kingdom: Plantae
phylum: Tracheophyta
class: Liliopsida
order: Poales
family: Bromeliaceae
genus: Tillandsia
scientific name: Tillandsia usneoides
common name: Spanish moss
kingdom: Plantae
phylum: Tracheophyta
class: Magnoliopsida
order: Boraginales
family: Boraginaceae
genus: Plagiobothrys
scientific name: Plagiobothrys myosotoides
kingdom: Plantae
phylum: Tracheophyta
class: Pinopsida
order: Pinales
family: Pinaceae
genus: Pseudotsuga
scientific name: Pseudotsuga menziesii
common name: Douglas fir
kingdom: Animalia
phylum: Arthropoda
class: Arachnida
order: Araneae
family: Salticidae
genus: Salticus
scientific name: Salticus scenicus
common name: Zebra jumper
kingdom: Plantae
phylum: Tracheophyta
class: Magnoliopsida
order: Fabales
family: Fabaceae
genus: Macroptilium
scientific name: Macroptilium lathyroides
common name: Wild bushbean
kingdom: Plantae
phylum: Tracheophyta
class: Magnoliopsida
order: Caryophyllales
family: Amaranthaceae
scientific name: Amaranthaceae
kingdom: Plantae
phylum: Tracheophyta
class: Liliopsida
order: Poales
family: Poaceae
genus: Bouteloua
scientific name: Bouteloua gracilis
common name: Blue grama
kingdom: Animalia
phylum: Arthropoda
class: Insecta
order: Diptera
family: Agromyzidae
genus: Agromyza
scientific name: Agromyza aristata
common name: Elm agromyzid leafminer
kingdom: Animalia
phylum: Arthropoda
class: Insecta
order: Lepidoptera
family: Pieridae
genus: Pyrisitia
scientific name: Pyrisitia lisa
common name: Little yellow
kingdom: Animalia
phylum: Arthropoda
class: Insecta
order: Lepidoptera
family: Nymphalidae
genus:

** GOAL OF THE EXERCISE **
Turn the part of the listing that opens with the line containing "order: Caryophyllales" and closes with the line containing "genus: Agromyza" into a numbered list, leaving out any blank lines.

** EXERCISE RESULT **
1. order: Caryophyllales
2. family: Amaranthaceae
3. scientific name: Amaranthaceae
4. kingdom: Plantae
5. phylum: Tracheophyta
6. class: Liliopsida
7. order: Poales
8. family: Poaceae
9. genus: Bouteloua
10. scientific name: Bouteloua gracilis
11. common name: Blue grama
12. kingdom: Animalia
13. phylum: Arthropoda
14. class: Insecta
15. order: Diptera
16. family: Agromyzidae
17. genus: Agromyza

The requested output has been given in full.